Más kafkianos que nunca
Ocurrió
hace exactamente un siglo, el 3 de junio del 24. La tuberculosis que lo
carcomía desde hacía siete años acabó de consumir su maltrecho cuerpo. Para
Franz no hubo sorpresas. Sabía que su condena era irreversible y por ello
rompió su compromiso matrimonial con Felice Bauer. En cualquier caso, de haber
sobrevivido 15 años más, su destino habría sido morir en los campos de
concentración nazis como le ocurrió a sus hermanas.
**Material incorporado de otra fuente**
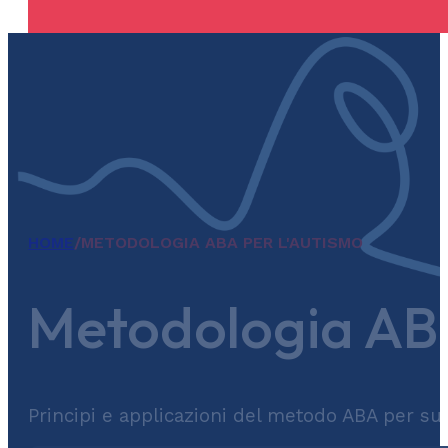
HOME
/
METODOLOGIA ABA PER L'AUTISMO
Metodologia ABA
Principi e applicazioni del metodo ABA per sup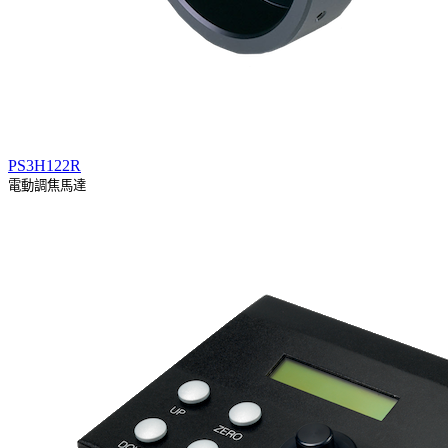
PS3H122R
電動調焦馬達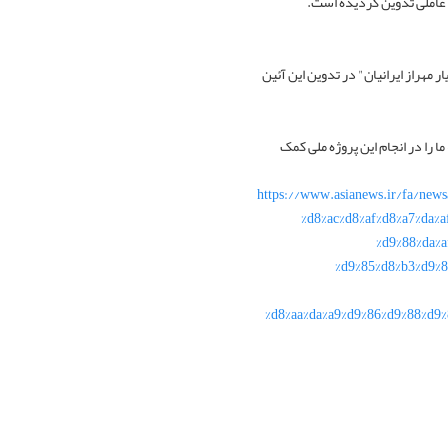
سه عاملی تدوین گردیده است.
مهراز ایرانیان" در تدوین این آئین
ا را در انجام این پروژه ملی کمک
https://www.asianews.ir/fa/newsag-
%d8%ac%d8%af%d8%a7%da%
%d9%88%da%a
%d9%85%d8%b3%d9%8
%d8%aa%da%a9%d9%86%d9%88%d9%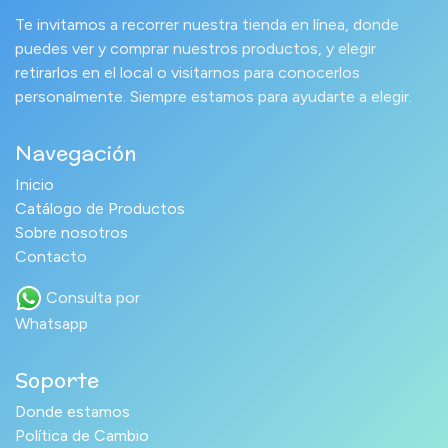
Te invitamos a recorrer nuestra tienda en línea, donde
puedes ver y comprar nuestros productos, y elegir
retirarlos en el local o visitarnos para conocerlos
personalmente. Siempre estamos para ayudarte a elegir.
Navegación
Inicio
Catálogo de Productos
Sobre nosotros
Contacto
Consulta por
Whatsapp
Soporte
Donde estamos
Política de Cambio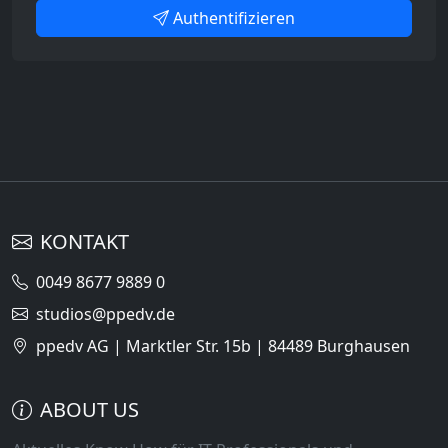
Authentifizieren
KONTAKT
0049 8677 9889 0
studios@ppedv.de
ppedv AG | Marktler Str. 15b | 84489 Burghausen
ABOUT US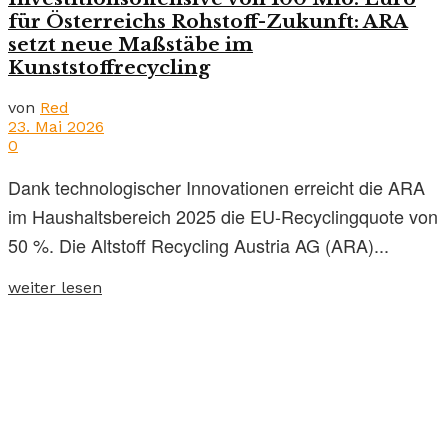
für Österreichs Rohstoff-Zukunft: ARA
setzt neue Maßstäbe im
Kunststoffrecycling
von
Red
23. Mai 2026
0
Dank technologischer Innovationen erreicht die ARA
im Haushaltsbereich 2025 die EU-Recyclingquote von
50 %. Die Altstoff Recycling Austria AG (ARA)...
weiter lesen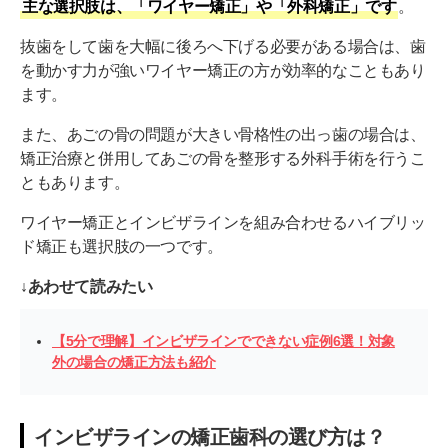
主な選択肢は、「ワイヤー矯正」や「外科矯正」です
。
抜歯をして歯を大幅に後ろへ下げる必要がある場合は、歯
を動かす力が強いワイヤー矯正の方が効率的なこともあり
ます。
また、あごの骨の問題が大きい骨格性の出っ歯の場合は、
矯正治療と併用してあごの骨を整形する外科手術を行うこ
ともあります。
ワイヤー矯正とインビザラインを組み合わせるハイブリッ
ド矯正も選択肢の一つです。
↓あわせて読みたい
【5分で理解】インビザラインでできない症例6選！対象
外の場合の矯正方法も紹介
インビザラインの矯正歯科の選び方は？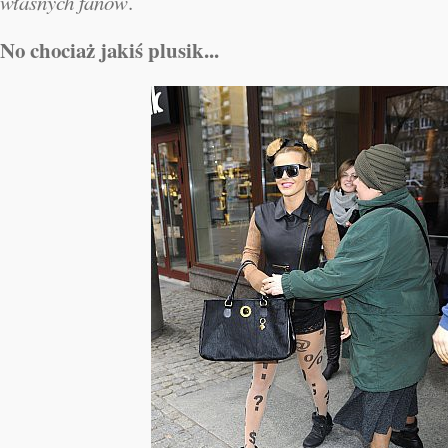
własnych fanów
.
No chociaż jakiś plusik...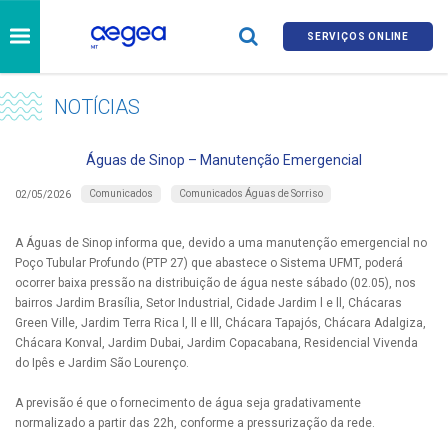
SERVIÇOS ONLINE
NOTÍCIAS
Águas de Sinop – Manutenção Emergencial
Comunicados
Comunicados Águas de Sorriso
02/05/2026
A Águas de Sinop informa que, devido a uma manutenção emergencial no
Poço Tubular Profundo (PTP 27) que abastece o Sistema UFMT, poderá
ocorrer baixa pressão na distribuição de água neste sábado (02.05), nos
bairros Jardim Brasília, Setor Industrial, Cidade Jardim l e ll, Chácaras
Green Ville, Jardim Terra Rica l, ll e lll, Chácara Tapajós, Chácara Adalgiza,
Chácara Konval, Jardim Dubai, Jardim Copacabana, Residencial Vivenda
do Ipês e Jardim São Lourenço.
A previsão é que o fornecimento de água seja gradativamente
normalizado a partir das 22h, conforme a pressurização da rede.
Se sabía condenado y
condenó sus libros al fuego: quémalos a la chingada sin siquiera leerlos, le
pidió a su amigo Max Brod antes de morir. Para nuestra fortuna, esa condena no
fue ejecutada y Max cometió la más divina desobediencia en la historia de la
literatura universal al traicionar el testamento de su amigo. Max salvó su obra
del fuego y gracias a esa traición sabemos que lo kafkiano es la historia de
nuestra vida cotidiana. Dicen que fue el profeta de los horrores del Siglo XX,
pero a mí me da por creer que el néctar mismo de lo kafkiano habita en nuestros
días, en este absurdo Siglo XXI donde nuestros juguetes juegan con nuestro
destino. Lo kafkiano es la pantallita donde escribo este texto, el Castillo
digital donde yacemos sin remedio, una inteligencia artificial que colapsa, un
robot que tiene en sus manos tu destino y no te entiende. Lo kafkiano es
saberte desechable e innecesario, abortado por un engranaje cuyo funcionamiento
ignoras aunque estás inmerso en el. Lo kafkiano es aceptarte culpable sin saber
de qué, procesado sin saber por qué en un mundo que se jura perfecto, exacto e
infalible, porque aquí la falla eres tú. Hace cien años se nos murió Franz
Kafka y nuestro mundo nunca había sido tan perra y canijamente kafkiano.